Model-based Approaches to Privacy Compliance

Doctoral thesis, 2022

In the last decade, information technologies have been developing dramatically, and therefore data harvested via the Internet is growing rapidly. This technological change has a negative impact on privacy due to the sensitivity of the data collected and shared without convenient control or monitoring. The General Data Protection Regulation (GDPR) of the European Union has been in effect for more than three years, limiting how organizations collect, manage, and handle personal data. The GDPR poses both new challenges and opportunities for technological institutions. In this work, we address various aspects of privacy and propose approaches that can overcome some challenges of the GDPR. We focus on improving two currently adopted approaches to leverage them to enforce some of the GDPR's requirements by design. 

The first part of this work is devoted to developing an access control model to effectively capture the nature of information accessed and shared in online social networks (OSNs). They might raise serious problems in what concerns users' privacy. One privacy risk is caused by accessing and sharing co-owned data items, i.e., when a user posts a data item that involves other users, some users' privacy might be disclosed. Another risk is caused by the privacy settings offered by OSNs that do not, in general, allow fine-grained enforcement. We propose a collaborative access control framework to deal with such privacy issues. We also present a proof-of-concept implementation of our approach.
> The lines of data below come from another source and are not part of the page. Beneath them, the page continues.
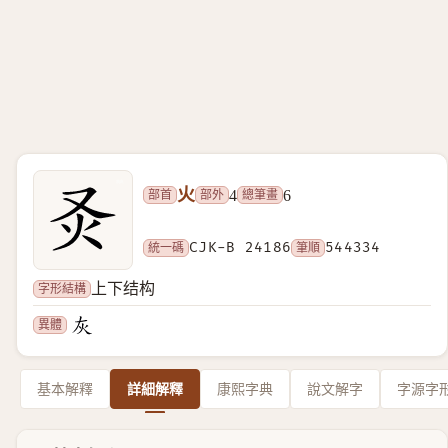
火
部首
部外
總筆畫
4
6
統一碼
CJK-B 24186
筆順
544334
字形結構
上下结构
異體
基本解釋
詳細解釋
康熙字典
說文解字
字源字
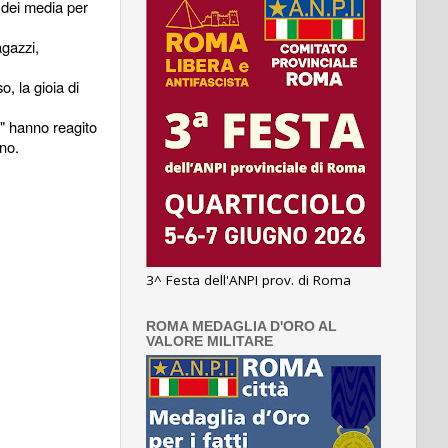
i dei media per
agazzi,
o, la gioia di
" hanno reagito
nno.
3^ Festa dell'ANPI prov. di Roma
ROMA MEDAGLIA D'ORO AL
VALORE MILITARE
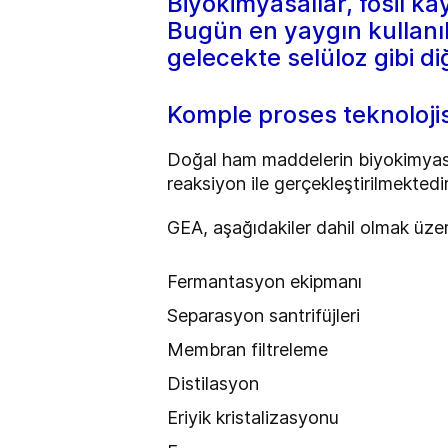
Biyokimyasallar, fosil ka
Bugün en yaygın kullanıl
gelecekte selüloz gibi d
Komple proses teknolojis
Doğal ham maddelerin biyokimyas
reaksiyon ile gerçekleştirilmektedi
GEA, aşağıdakiler dahil olmak üzere
Fermantasyon ekipmanı
Separasyon santrifüjleri
Membran filtreleme
Distilasyon
Eriyik kristalizasyonu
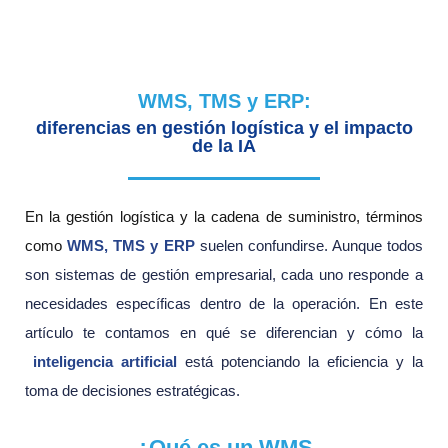
WMS, TMS y ERP:
diferencias en gestión logística y el impacto
de la IA
En la gestión logística y la cadena de suministro, términos
como
WMS, TMS y ERP
suelen confundirse. Aunque todos
son sistemas de gestión empresarial, cada uno responde a
necesidades específicas dentro de la operación. En este
artículo te contamos en qué se diferencian y cómo la
inteligencia artificial
está potenciando la eficiencia y la
toma de decisiones estratégicas.
¿Qué es un WMS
In the second part of the thesis, we adopt Data Flow Diagrams (DFDs) as a convenient representation to integrate privacy engineering activities into software design. DFDs are inadequate as a modeling tool for privacy, and there is a need to evolve them to be a privacy-aware approach. The first privacy-related lack that we solve is automatically inserting privacy requirements during design. Secondly, since DFDs have a hierarchical structure, we propose a refinement framework for DFDs that preserves structural and functional properties and the underlying privacy concepts. Finally, we take a step towards modeling privacy properties, and in particular purpose limitation, in DFDs, by defining a mathematical framework that elaborates how the purpose of a DFD should be specified, verified, or inferred. We provide proof-of-concept tools for all the proposed frameworks and evaluate them through case studies.